What is the primary goal of the minimind project?
The minimind project aims to enable individuals to train a small-parameter GPT model from scratch with minimal cost and time. It focuses on providing a complete, understandable, and reproducible open-source framework for LLM development, making advanced AI accessible to a broader audience.
What kind of models can be trained using minimind?
minimind supports training various small language models, including 64M-parameter GPTs, MoE models, and experimental versions like MiniMind-V (vision multimodal), MiniMind-dLM (diffusion language model), and MiniMind-Linear (linear attention model).
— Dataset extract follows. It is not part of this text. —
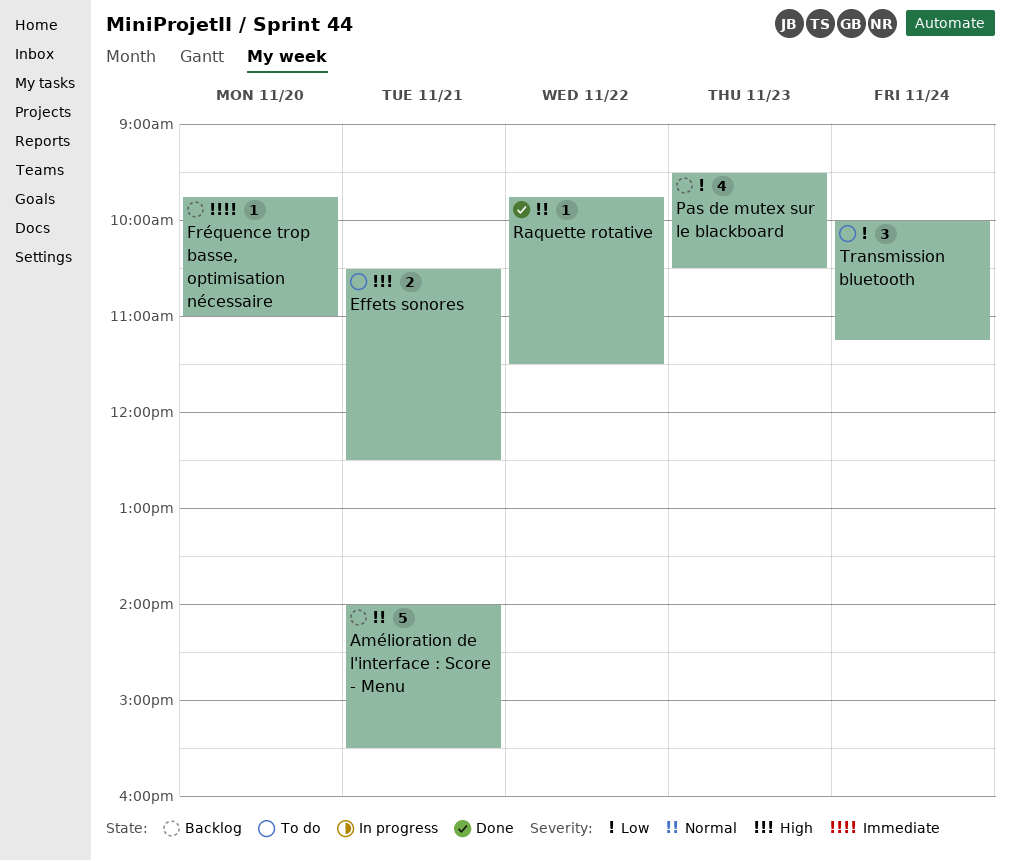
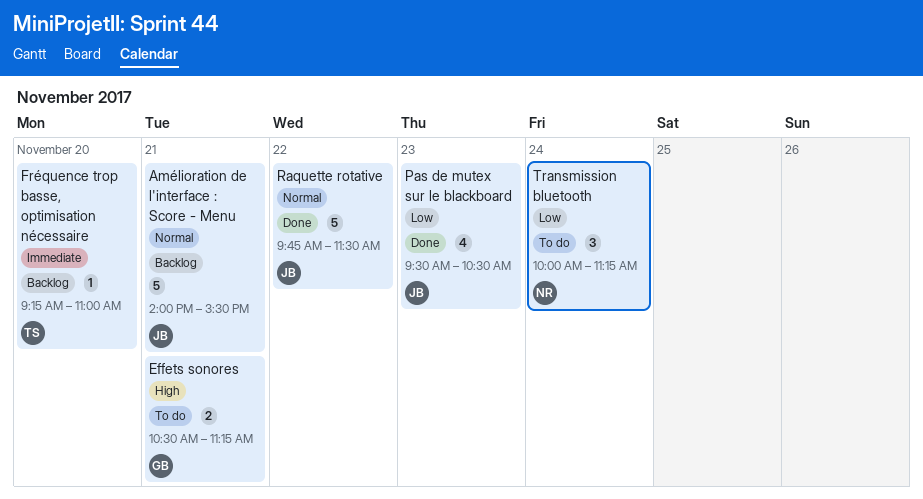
Effets sonores, ends: 12:30 -> 11:15
Fréquence trop basse, optimisation nécessaire, begins: 09:45 -> 09:15
Pas de mutex sur le blackboard, status: Backlog -> Done
Raquette rotative, estimate: 1 -> 5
Does minimind support different training stages for LLMs?
Yes, minimind covers a comprehensive range of LLM training stages. This includes pre-training, supervised fine-tuning (SFT), LoRA, RLHF (DPO), RLAIF (PPO/GRPO/CISPO), Tool Use, Agentic RL, adaptive thinking, and model distillation, providing a full development pipeline.
What are the hardware requirements for training with minimind?
The project emphasizes low-cost training, with the SFT stage on a single NVIDIA 3090 GPU taking about 2 hours and costing around 3 RMB. While it supports single and multi-GPU setups, a single 24GB GPU like the NVIDIA 3090 is sufficient for rapid reproduction.
Is minimind compatible with existing LLM frameworks and tools?
Yes, minimind is designed for compatibility. It works with mainstream frameworks such as transformers, trl, and peft, as well as popular inference engines like llama.cpp, vllm, and ollama. It also supports visualization tools like wandb and swanlab.